* PASSAGE EXTRAIT *
4        Par décision du 3 janvier 2020, l’examinateur a refusé l’enregistrement de la marque demandée sur le fondement de l’article 7, paragraphe 1, sous b) et c), et paragraphe 2, du règlement 2017/1001, pour l’ensemble des produits visés au point 3 ci-dessus.

5        Le 27 février 2020, la requérante a formé un recours contre la décision de l’examinateur auprès de l’EUIPO, au titre des articles 66 à 71 du règlement 2017/1001.

6        Par décision du 19 juin 2020 (ci-après la « décision attaquée »), la deuxième chambre de recours de l’EUIPO a rejeté le recours formé par la requérante.

7        À l’appui de sa conclusion relative au caractère descriptif du signe demandé, au sens de l’article 7, paragraphe 1, sous c), du règlement 2017/1001, la chambre de recours a considéré, en particulier, ce qui suit (points 12 à 25 de la décision attaquée) :

–        les produits demandés s’adressent principalement au grand public et constituent des produits de consommation de masse de première nécessité plutôt bon marché, de sorte que le niveau d’attention des consommateurs lors de leur achat est tout au plus moyen (point 12 de la décision attaquée) ;

–        dès lors que le signe demandé comporte l’élément verbal italien « cucina », il doit être attribué à l’espace italianophone (point 13 de la décision attaquée) ;

–        le mot « cucina » fait partie du vocabulaire de base de la langue italienne, est écrit en lettres simples et encadré par un élément figuratif en forme d’étiquette simple et modeste représentant une grande casserole. Ainsi, du point de vue du public pertinent, ce mot se réfère à la pièce de la maison dans laquelle il est habituel de cuisiner, de faire de la pâtisserie ou de préparer des plats à base de produits alimentaires comestibles, à savoir une « cuisine », perception qui est renforcée par ledit élément figuratif (points 14, 15, 19 et 21 de la décision attaquée) ;

–        les produits demandés étant des produits alimentaires, le public pertinent comprendra le signe demandé comme indiquant que ces produits sont régulièrement utilisés ou préparés dans la cuisine (point 16 de la décision attaquée) ;

–        il en est de même des « chips » relevant de la classe 29 et des produits désignés « chocolat ; crème glacée, sorbets et autres types de glaces alimentaires ; chocolats, croquant ; nougat » relevant de la classe 30, qui sont utilisés dans la cuisine, notamment, en tant qu’hors-d’œuvre ou ingrédient de plats ou de desserts (point 17 de la décision attaquée) ;

–        il est notoire que le mot allemand « Küche » (cuisine) n’indique pas uniquement la pièce d’une maison, mais également « l’art de la table, de la préparation des plats », notamment, dans le sens de « französische Küche » (cuisine française) ou de « gutbürgerliche Küche » (cuisine bourgeoise). Il en va de même de la signification du mot italien « cucina » (point 18 de la décision attaquée).

* ENREGISTREMENTS EXTRAITS *
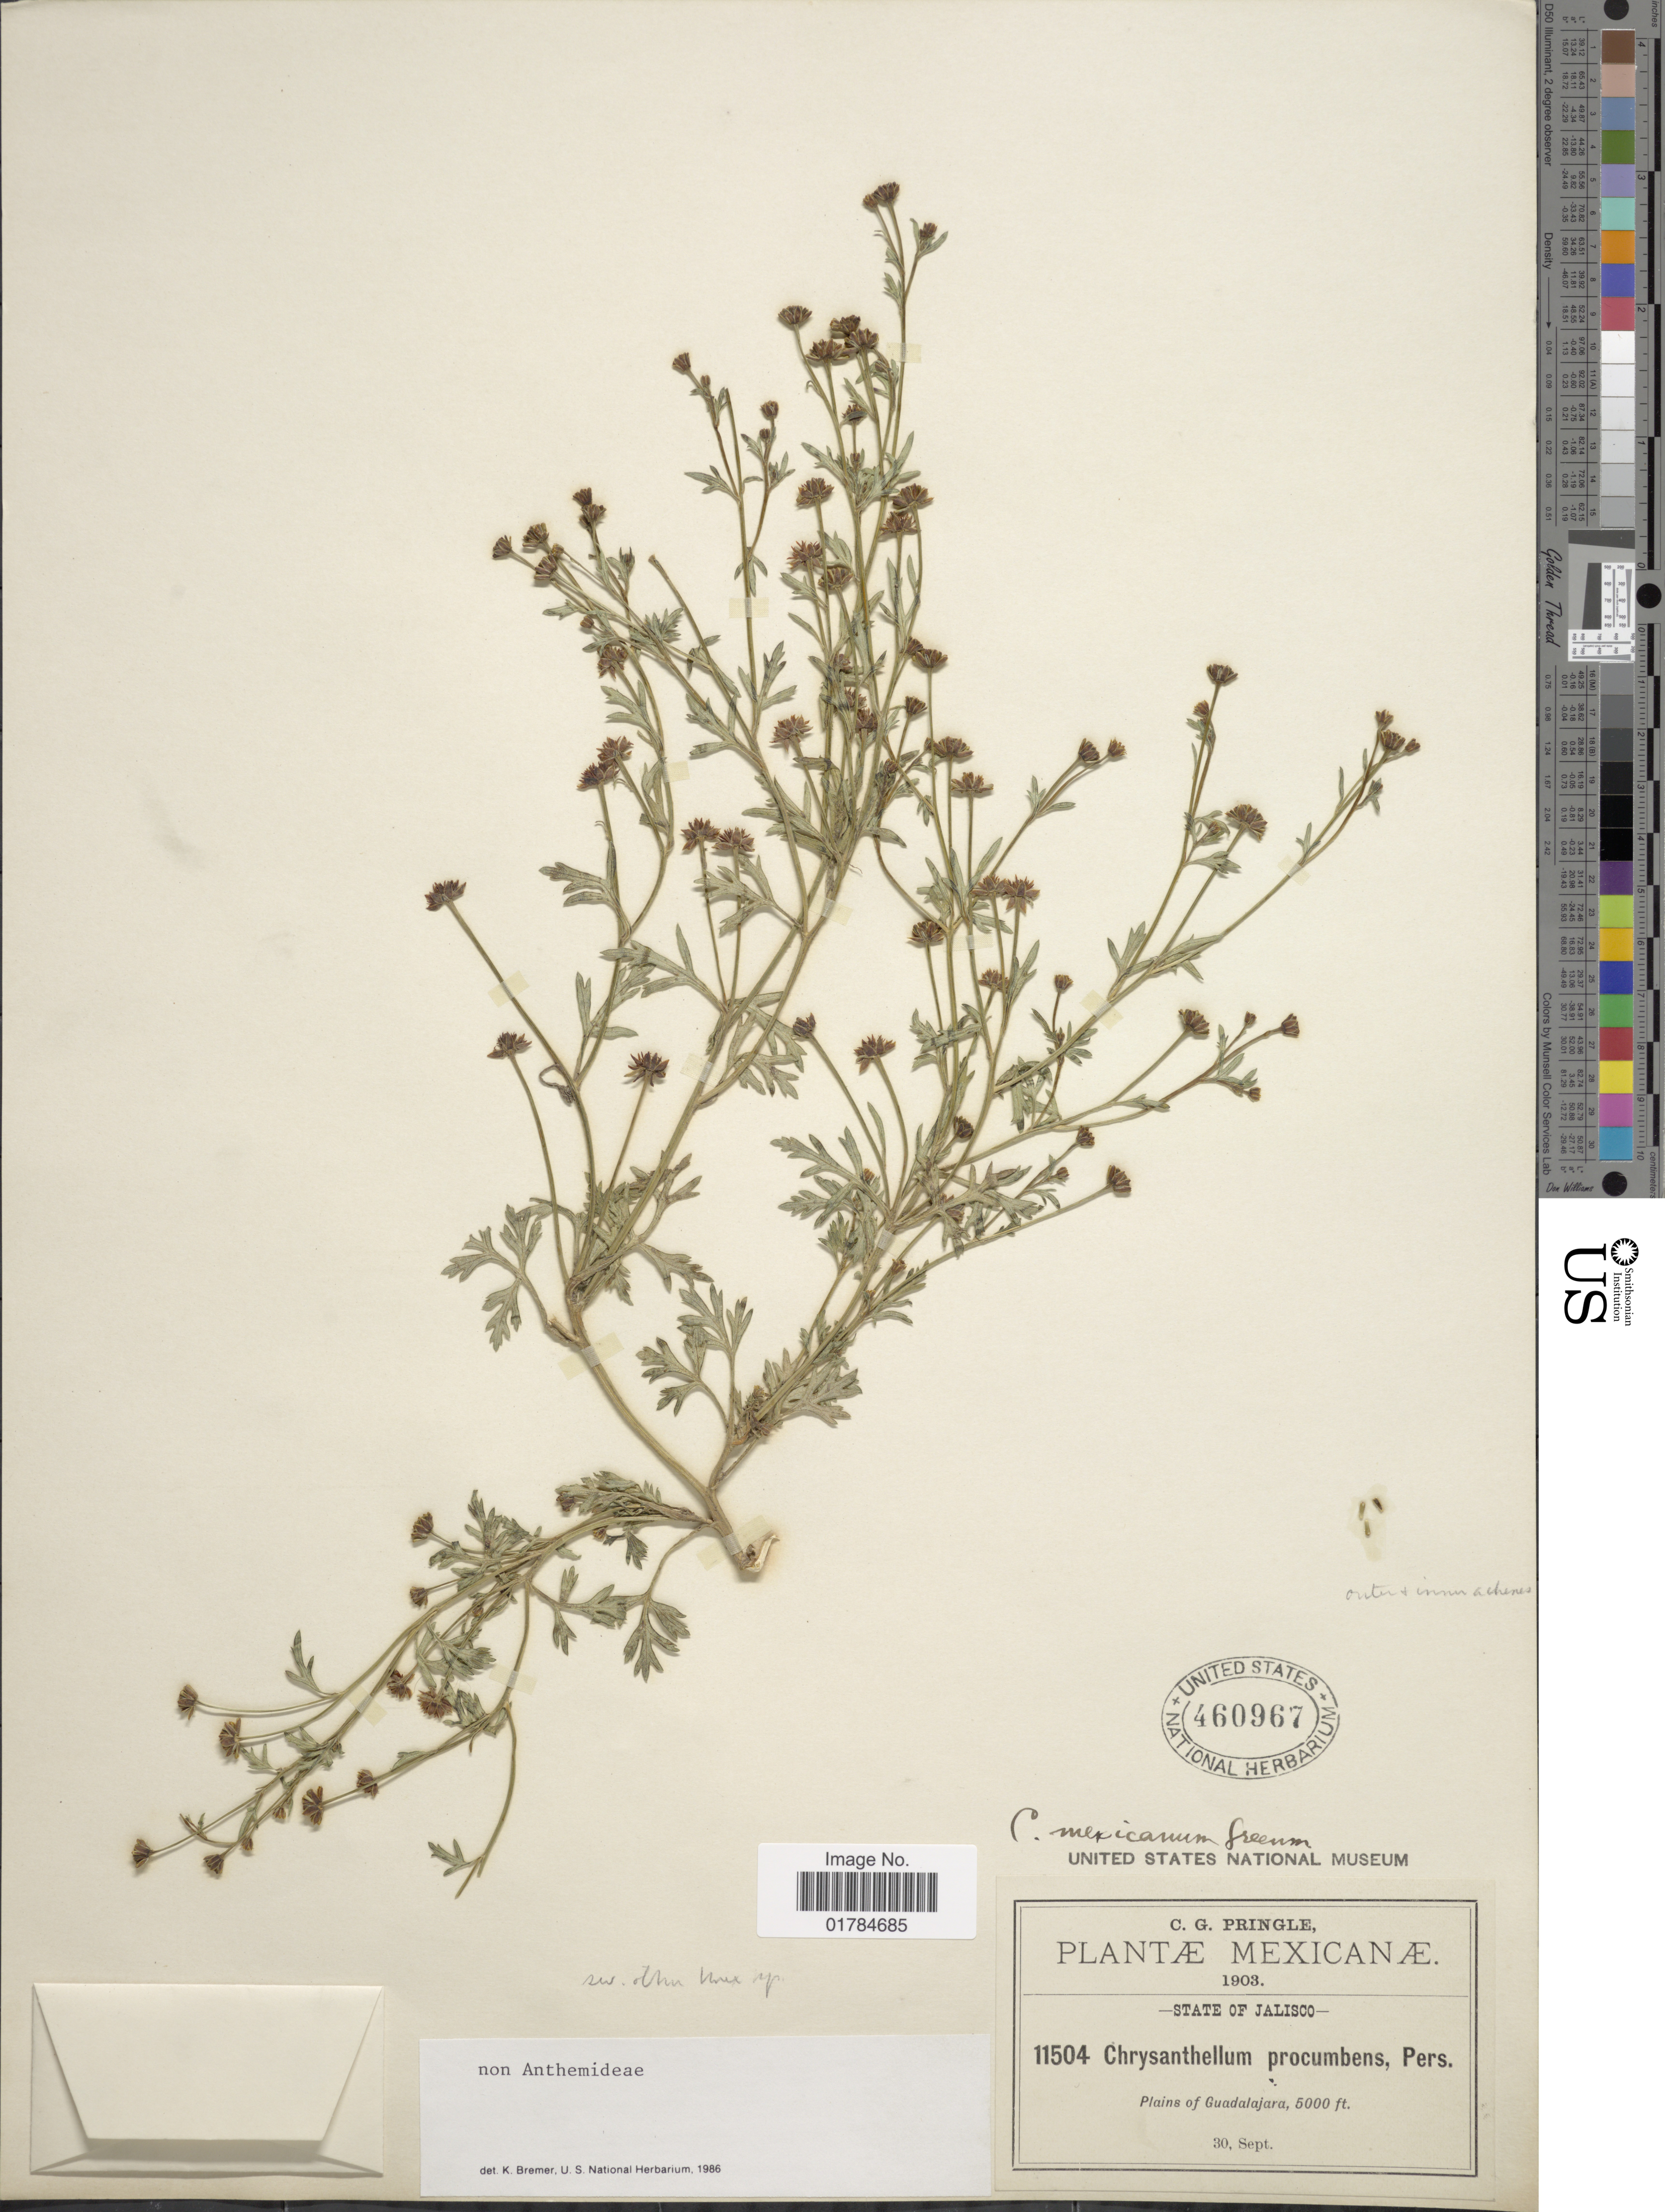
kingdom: Plantae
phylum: Tracheophyta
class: Magnoliopsida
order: Asterales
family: Asteraceae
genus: Chrysanthellum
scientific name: Chrysanthellum procumbens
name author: Pers.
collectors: C. G. Pringle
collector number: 11504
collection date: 1903-09-30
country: Mexico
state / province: Jalisco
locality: Plains of Guadalajara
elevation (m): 1524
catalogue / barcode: US 460967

* LISTE DES TÂCHES *
[A] D'après le passage extrait, à quelle date la deuxième chambre de recours de l'EUIPO a-t-elle rejeté le recours formé par la requérante ?
[B] Recopiez mot pour mot le passage extrait, en commençant à « 5        Le 27 février 2020, la » et en terminant à « du règlement 2017/1001. ».

* RÉPONSES AUX TÂCHES *
[A] Le 19 juin 2020.

[B]
5        Le 27 février 2020, la requérante a formé un recours contre la décision de l’examinateur auprès de l’EUIPO, au titre des articles 66 à 71 du règlement 2017/1001.